**Work to be completed**
The answer must be an exact reproduction of the lines from the start of the records below through the line containing "Нормативные документы", and nothing more.

**Source records**
════════════════

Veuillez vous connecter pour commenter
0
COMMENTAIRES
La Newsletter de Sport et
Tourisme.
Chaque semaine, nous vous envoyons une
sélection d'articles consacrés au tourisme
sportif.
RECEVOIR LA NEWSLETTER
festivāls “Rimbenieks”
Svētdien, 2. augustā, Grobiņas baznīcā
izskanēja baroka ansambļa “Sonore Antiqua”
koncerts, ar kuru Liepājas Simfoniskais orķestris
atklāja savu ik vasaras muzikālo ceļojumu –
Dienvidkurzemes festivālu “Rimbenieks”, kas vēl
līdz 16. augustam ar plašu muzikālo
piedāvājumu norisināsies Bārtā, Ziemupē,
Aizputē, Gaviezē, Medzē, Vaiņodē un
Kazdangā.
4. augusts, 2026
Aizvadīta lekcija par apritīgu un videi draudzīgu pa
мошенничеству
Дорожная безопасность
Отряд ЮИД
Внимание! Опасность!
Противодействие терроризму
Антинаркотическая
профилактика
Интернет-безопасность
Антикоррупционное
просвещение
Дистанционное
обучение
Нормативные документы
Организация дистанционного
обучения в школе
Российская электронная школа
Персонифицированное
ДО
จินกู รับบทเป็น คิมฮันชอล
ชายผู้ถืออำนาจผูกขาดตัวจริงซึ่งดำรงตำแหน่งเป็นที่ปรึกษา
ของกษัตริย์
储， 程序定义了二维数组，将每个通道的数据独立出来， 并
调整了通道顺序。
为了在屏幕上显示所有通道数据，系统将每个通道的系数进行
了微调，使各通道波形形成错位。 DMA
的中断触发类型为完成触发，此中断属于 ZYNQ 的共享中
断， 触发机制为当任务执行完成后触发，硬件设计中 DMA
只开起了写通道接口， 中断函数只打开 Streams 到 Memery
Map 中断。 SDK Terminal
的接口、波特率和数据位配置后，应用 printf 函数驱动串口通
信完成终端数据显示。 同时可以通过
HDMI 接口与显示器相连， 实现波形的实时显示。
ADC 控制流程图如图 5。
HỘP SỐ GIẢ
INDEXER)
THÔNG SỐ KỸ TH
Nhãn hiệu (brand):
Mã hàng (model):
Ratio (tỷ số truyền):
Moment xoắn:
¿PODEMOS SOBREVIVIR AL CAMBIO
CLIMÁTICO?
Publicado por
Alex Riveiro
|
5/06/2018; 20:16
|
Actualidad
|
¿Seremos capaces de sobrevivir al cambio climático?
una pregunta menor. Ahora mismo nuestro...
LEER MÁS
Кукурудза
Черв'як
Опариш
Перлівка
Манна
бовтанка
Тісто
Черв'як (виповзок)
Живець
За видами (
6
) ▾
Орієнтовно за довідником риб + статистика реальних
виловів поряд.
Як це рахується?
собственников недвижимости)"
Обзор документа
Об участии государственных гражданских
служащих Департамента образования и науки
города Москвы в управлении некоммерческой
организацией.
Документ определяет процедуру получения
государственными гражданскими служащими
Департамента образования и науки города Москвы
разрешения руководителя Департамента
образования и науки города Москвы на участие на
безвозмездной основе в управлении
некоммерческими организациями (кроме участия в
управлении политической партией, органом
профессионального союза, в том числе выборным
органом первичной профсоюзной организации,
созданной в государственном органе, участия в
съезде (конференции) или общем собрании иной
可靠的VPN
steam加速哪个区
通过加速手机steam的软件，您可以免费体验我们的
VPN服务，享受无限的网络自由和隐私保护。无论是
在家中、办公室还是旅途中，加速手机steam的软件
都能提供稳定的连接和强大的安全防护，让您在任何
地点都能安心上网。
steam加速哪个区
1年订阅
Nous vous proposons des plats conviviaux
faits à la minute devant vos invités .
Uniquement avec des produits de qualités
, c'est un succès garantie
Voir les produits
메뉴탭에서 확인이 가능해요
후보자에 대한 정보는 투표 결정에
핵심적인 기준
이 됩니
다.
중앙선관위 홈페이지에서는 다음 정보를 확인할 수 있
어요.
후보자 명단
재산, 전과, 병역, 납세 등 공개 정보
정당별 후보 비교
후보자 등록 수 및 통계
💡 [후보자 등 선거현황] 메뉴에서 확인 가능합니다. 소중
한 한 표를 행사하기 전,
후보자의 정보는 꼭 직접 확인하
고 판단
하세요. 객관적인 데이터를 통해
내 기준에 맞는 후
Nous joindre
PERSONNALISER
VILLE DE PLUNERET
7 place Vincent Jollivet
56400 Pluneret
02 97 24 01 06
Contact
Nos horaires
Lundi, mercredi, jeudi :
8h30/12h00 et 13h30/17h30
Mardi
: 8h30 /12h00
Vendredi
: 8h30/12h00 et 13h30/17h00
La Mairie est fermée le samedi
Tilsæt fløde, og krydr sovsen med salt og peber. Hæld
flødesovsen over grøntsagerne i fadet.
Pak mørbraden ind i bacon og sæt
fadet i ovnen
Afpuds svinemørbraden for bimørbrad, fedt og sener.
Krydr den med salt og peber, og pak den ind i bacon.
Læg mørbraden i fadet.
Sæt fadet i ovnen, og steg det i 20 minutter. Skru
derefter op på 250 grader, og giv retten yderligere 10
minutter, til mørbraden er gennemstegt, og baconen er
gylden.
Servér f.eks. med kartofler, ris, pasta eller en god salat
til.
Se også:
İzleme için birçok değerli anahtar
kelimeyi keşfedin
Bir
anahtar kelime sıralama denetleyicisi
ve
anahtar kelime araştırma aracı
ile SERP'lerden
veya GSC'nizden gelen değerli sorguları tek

════════════════

**Answer area**
Veuillez vous connecter pour commenter
0
COMMENTAIRES
La Newsletter de Sport et
Tourisme.
Chaque semaine, nous vous envoyons une
sélection d'articles consacrés au tourisme
sportif.
RECEVOIR LA NEWSLETTER
festivāls “Rimbenieks”
Svētdien, 2. augustā, Grobiņas baznīcā
izskanēja baroka ansambļa “Sonore Antiqua”
koncerts, ar kuru Liepājas Simfoniskais orķestris
atklāja savu ik vasaras muzikālo ceļojumu –
Dienvidkurzemes festivālu “Rimbenieks”, kas vēl
līdz 16. augustam ar plašu muzikālo
piedāvājumu norisināsies Bārtā, Ziemupē,
Aizputē, Gaviezē, Medzē, Vaiņodē un
Kazdangā.
4. augusts, 2026
Aizvadīta lekcija par apritīgu un videi draudzīgu pa
мошенничеству
Дорожная безопасность
Отряд ЮИД
Внимание! Опасность!
Противодействие терроризму
Антинаркотическая
профилактика
Интернет-безопасность
Антикоррупционное
просвещение
Дистанционное
обучение
Нормативные документы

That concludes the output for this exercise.